0 ALINTILAR // Elizabeth Hoyt - Bana Aşkını Söyle (Legend of the Four Soldiers #2)


 

Kitabın yorumu için tıklayınız!







"Her şeyi espriyle karıştırarak mı söylersin?"
"Neredeyse her şeyi. Bunun sıkıcı olduğunun farkındayım ama maalesef durum bu." Uşağa bir işaret yapınca adam hemen ona eğildi. "Lütfen Vikontesin şarap kadehini doldurun."
"Teşekkür ederim," diye mırıldandı Melisande, adam şarabı koyarken. "Hiç de öyle değil."
"Ne öyle değil?"
"Esprilerin." Ona baktı, o çekik gözler yine gizemliydi. "Sıkıcı değil. İşin aslında onları seviyorum. Umarım sen benim suskunluğuma katlanabilmeyi başarırsın."
"Bana o şekilde bakmaya devam ettiğin sürece çok daha fazlasına katlanabilirim."


***

"Bu sabah bir randevun mu var?"
"Hayır."
"Saat on birden önce kalktığını hiç görmemiştim."
"Doğru ama sen benimle evleneli daha bir hafta bile olmadı. Belki de saat dokuzda hatta ötmeye hazır bir horoz gibi beşte kalkma alışkanlığım vardır."
Yanaklarının kızarmaya başladığını hissetti. "Öyle mi?"
"Hayır."
"Peki, o zaman neden bu kadar erken kalktın?"
"Belki de marmelat yemeyi çok istemişimdir. 
Kaşlarının altından ona baktı.
Vale bu bakışlara cevap verdi, bunlar insanı huzursuz eden bakışlardı. "Ya da belki de kahvaltıyı sevgili karımla birlikte yapmak hoşuma gidiyordur."


***

"Bir koca eşini tanıyıp onu el üstünde tutup sahiplenemez mi?"
Sahiplenme kelimesi göz kapaklarının titreşmesine sebep oldu. "Bana sahip misin?"
"Yasal olarak evet," dedi usulca. "Ama ruhen olup olmadığımı bilmiyorum.
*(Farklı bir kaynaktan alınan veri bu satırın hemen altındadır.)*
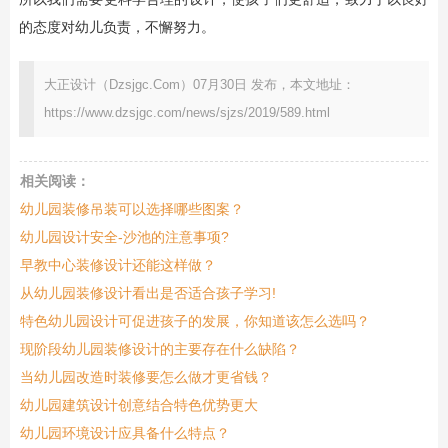
的态度对幼儿负责，不懈努力。
大正设计（Dzsjgc.Com）07月30日 发布，本文地址：
https://www.dzsjgc.com/news/sjzs/2019/589.html
相关阅读：
幼儿园装修吊装可以选择哪些图案？
幼儿园设计安全-沙池的注意事项?
早教中心装修设计还能这样做？
从幼儿园装修设计看出是否适合孩子学习!
特色幼儿园设计可促进孩子的发展，你知道该怎么选吗？
现阶段幼儿园装修设计的主要存在什么缺陷？
当幼儿园改造时装修要怎么做才更省钱？
幼儿园建筑设计创意结合特色优势更大
幼儿园环境设计应具备什么特点？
Sen ne dersin?"
"Olmadığını düşünüyorum." Rahat konuşabilmesi için çiçeği geri çekti, dili çiçeğin son dediği yere uzanmıştı. "Bunu başarıp başaramayacağını bilemiyorum."
Samimi bakışlarında bir meydan okuma vardı.
Başıyla onayladı. "Belki de hiç olamayacağım ama bu denemekten vazgeçmemi gerektirmez."